A division bench of the Madras High Court comprising of Chief Justice Indira Banerjee and Justice M Sundar dismissed Star India’s plea seeking a stay on the implementation of the tariff order formulated by the Telecom Regulatory Authority of India (TRAI) on April 28. As a result, television broadcasters including Star India will have to publish the Reference Interconnection Offer (RIO) by May 2. The RIO is a document which is supposed to clearly mention the terms and conditions on the basis of which a service provider may seek interconnections with another.
However, the provisions of the RIO shall come into force only after four months. “TRAI has submitted before the court that agreements under the new regime will be enforced from September 1, 2017,” a source told exchange4media.
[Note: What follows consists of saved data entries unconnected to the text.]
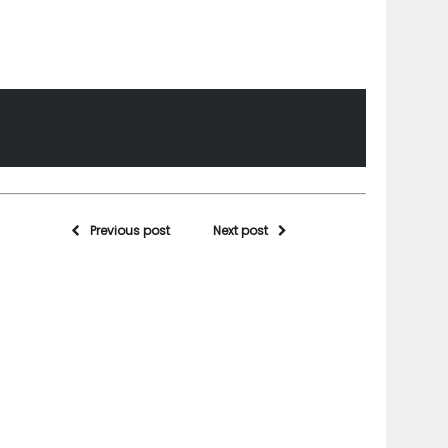
Previous post
Next post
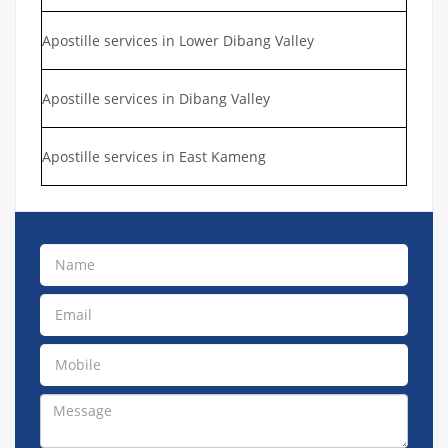
Apostille services in Lower Dibang Valley
Apostille services in Dibang Valley
Apostille services in East Kameng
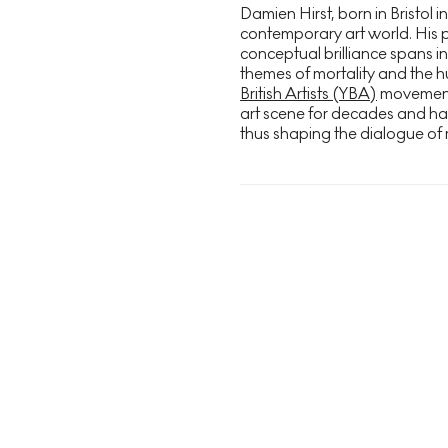
Damien Hirst, born in Bristol in
contemporary art world. His 
conceptual brilliance spans in
themes of mortality and the h
British Artists (YBA)
movement i
art scene for decades and h
thus shaping the dialogue of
Star India is said to be discussing the legal options at its disposal and will soon decide whether to challenge the Madras HC’s order on its stay plea. The court also fixed the next date of hearing concerning the main petition challenging the constitutionality of Telecommunication (Broadcasting and Cable) Services (Eighth) (Addressable Systems) Tariff Order, 2017 on June 12.
“Clause 3 and other consequential subjects shall be subject to the outcome of the main writ petition,” the source added. The decision of the court came after the case was hit by the recusal of three judges, namely, Justice S Nagamuthu, Justice Anita Sumanth and Justice S Manikumar. It is the petitioner’s contention that TRAI has overstepped its jurisdiction by pricing content and its actions are in violation of the TRAI Act, 1997. The tariff order prevents broadcasters from offering a discount of more than 15% on a bouquet of pay channels. Moreover, all pay channels have to be made available on an a-la-carte basis and cannot be offered as part of a bouquet by broadcasters or distributions if its monthly MRP is above Rs 19.
On March 3, the Supreme Court permitted TRAI to notify the draft tariff regulations. Following their formal notification on the same day, TRAI amended the tariff order slightly on March 30 to accommodate the concerns of the stakeholders in relation to ambiguities surrounding Clause 3. Originally, Clause 3 pertaining to the nature and declaration of the monthly MRP of pay channels was to be enacted thirty days after the tariff order’s publication in the Gazette of India. The tariff order was eventually published in the Gazette of India on April 3 with broadcasters being given 60 days of time from March 30 to publish their respective RIOs.